__QUOTED PASSAGE__
--------------------

At the moment, there is no clear answer to this question. But a blockbuster investigative report from the premier U.S. investigative news organization, ProPublica, published this past week, points a clear finger at both Abe and Trump. It reports authoritatively that Trump, during Abe’s first official visit to him in February 2017, lobbied Abe to award a casino license to Sands, and to at least one other U.S. casino company.

At a meeting at Trump’s Mar-a-Lago estate during that visit, Trump pushed Abe to give a license to Las Vegas Sands, and also mentioned another company, either MGM or Wynn Resorts (sources differ). The bold push from Trump supposedly surprised Abe.

“It was totally out of the blue,” one of the people briefed on this meeting told ProPublica’s Justin Elliot. “They were a little incredulous that he would be so brazen. Abe didn’t really respond, and said thank you for the information,” according to this source.

--------------------

Stored data:
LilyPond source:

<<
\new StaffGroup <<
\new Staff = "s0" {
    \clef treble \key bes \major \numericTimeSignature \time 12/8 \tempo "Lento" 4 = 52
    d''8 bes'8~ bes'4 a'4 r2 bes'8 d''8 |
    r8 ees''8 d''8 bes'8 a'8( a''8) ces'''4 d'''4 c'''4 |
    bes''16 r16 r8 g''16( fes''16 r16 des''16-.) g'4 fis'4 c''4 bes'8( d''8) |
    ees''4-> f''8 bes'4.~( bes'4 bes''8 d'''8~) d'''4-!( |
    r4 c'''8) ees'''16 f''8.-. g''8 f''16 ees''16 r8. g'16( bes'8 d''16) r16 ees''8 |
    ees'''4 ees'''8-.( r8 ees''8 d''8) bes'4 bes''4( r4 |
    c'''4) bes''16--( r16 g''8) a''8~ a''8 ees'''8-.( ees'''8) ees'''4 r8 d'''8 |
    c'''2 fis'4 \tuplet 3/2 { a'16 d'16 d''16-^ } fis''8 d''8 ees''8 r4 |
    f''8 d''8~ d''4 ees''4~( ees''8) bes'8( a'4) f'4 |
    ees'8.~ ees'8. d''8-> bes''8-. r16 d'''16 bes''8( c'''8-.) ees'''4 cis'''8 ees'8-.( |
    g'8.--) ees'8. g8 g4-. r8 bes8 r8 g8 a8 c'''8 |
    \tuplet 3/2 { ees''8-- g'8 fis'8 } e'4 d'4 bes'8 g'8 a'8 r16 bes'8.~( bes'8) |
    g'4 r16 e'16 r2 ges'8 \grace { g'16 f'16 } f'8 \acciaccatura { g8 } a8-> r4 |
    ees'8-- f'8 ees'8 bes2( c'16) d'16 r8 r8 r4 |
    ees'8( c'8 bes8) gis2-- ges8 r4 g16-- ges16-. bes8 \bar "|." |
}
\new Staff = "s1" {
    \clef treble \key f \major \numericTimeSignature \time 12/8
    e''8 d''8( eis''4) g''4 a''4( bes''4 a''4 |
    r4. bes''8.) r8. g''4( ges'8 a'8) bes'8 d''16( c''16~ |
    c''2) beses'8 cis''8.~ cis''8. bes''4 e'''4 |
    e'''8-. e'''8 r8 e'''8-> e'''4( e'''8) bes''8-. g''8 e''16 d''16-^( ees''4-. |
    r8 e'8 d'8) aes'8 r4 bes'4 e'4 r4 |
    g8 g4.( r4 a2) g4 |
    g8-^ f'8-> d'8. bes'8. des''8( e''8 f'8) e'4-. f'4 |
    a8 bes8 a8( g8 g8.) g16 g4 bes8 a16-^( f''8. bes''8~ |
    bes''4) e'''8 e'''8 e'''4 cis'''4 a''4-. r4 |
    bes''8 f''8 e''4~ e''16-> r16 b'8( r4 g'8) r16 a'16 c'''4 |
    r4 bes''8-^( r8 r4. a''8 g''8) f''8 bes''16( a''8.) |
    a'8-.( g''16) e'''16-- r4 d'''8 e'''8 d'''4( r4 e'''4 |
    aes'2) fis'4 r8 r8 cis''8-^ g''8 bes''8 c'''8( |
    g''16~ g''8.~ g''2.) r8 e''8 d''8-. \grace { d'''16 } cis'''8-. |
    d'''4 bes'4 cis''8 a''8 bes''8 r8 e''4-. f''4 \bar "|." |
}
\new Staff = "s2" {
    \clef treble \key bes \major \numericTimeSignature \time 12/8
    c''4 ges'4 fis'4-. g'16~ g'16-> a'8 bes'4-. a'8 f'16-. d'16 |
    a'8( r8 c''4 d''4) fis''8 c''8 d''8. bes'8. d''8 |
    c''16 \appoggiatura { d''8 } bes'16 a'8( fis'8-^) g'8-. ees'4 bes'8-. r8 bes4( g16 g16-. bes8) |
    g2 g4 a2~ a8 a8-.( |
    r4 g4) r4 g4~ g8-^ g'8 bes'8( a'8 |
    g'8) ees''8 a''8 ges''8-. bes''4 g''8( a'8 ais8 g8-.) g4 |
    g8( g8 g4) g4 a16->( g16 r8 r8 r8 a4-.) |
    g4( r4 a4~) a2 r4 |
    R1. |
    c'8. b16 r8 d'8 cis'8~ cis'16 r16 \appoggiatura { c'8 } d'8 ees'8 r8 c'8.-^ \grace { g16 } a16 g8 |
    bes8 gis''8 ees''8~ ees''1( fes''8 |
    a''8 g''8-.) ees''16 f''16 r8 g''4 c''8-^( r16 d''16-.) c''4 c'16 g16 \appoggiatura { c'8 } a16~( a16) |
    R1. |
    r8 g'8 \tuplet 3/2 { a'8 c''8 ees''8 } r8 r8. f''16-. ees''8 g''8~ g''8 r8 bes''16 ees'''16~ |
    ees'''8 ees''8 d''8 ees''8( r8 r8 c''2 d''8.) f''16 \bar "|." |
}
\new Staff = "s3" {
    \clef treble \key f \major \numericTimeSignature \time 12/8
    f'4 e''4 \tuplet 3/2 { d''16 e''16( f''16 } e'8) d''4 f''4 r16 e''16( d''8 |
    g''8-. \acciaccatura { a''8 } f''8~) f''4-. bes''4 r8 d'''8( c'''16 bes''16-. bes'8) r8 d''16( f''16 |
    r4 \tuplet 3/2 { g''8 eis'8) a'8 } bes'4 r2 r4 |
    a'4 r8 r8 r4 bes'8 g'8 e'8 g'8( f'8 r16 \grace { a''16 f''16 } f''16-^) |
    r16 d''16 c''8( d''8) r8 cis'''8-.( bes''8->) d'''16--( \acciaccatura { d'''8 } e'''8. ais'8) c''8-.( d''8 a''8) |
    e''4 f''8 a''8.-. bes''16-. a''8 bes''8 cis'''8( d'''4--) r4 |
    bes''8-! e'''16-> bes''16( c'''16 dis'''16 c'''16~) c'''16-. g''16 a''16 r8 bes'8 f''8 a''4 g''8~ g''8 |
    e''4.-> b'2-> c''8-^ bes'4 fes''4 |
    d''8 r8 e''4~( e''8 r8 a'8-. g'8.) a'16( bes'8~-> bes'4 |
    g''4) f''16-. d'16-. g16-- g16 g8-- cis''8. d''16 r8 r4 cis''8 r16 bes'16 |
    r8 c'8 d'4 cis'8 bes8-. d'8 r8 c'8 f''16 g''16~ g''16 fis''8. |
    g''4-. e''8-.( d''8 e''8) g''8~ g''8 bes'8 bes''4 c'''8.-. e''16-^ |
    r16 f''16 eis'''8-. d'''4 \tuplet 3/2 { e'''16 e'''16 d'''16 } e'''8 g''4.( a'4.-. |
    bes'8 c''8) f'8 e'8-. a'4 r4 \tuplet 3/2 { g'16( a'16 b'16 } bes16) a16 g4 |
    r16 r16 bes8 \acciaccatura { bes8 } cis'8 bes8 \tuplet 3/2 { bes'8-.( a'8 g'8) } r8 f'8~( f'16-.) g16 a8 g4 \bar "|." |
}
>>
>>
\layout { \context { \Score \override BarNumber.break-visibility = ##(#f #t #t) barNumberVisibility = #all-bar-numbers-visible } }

--------------------

__OBJECTIVE__
Proceed with the passage on Trump lobbying Abe over a Japanese casino license, continuing from its final sentence.

__EXPECTED ANSWER__
The prime minister and senior officials deny that Trump lobbied on behalf of Adelson. Abe, however, was hardly unfamiliar with Adelson and with Sands. The Vegas casino operator had been lobbying Abe directly since he came back to power, including arranging a May 2014 tour of his Singapore integrated resort and casino, which became the model for the casino law promoted in Japan. “I think integrated resorts will be a key part of Japan’s economic growth strategy,” Abe was quoted saying during his tour of Sands showcase casino resort.

For Adelson, the Japanese market is the last and most lucrative untapped opportunity for legalized gambling. It is estimated to be a market worth up to $25 billion a year, second only to Macau.

Adelson, as the ProPublica story documents, was a long-time Republican party funder, one who was initially skeptical of Trump but later contributed $25 million to his campaign and inaugural festivities. Even now he is a massive donor -- $55 million and rising – to the Republican party’s midterm election campaign. He enjoys ready access to the President, and also to his son-in-law, Jared Kushner, whose family has long and close ties to Adelson.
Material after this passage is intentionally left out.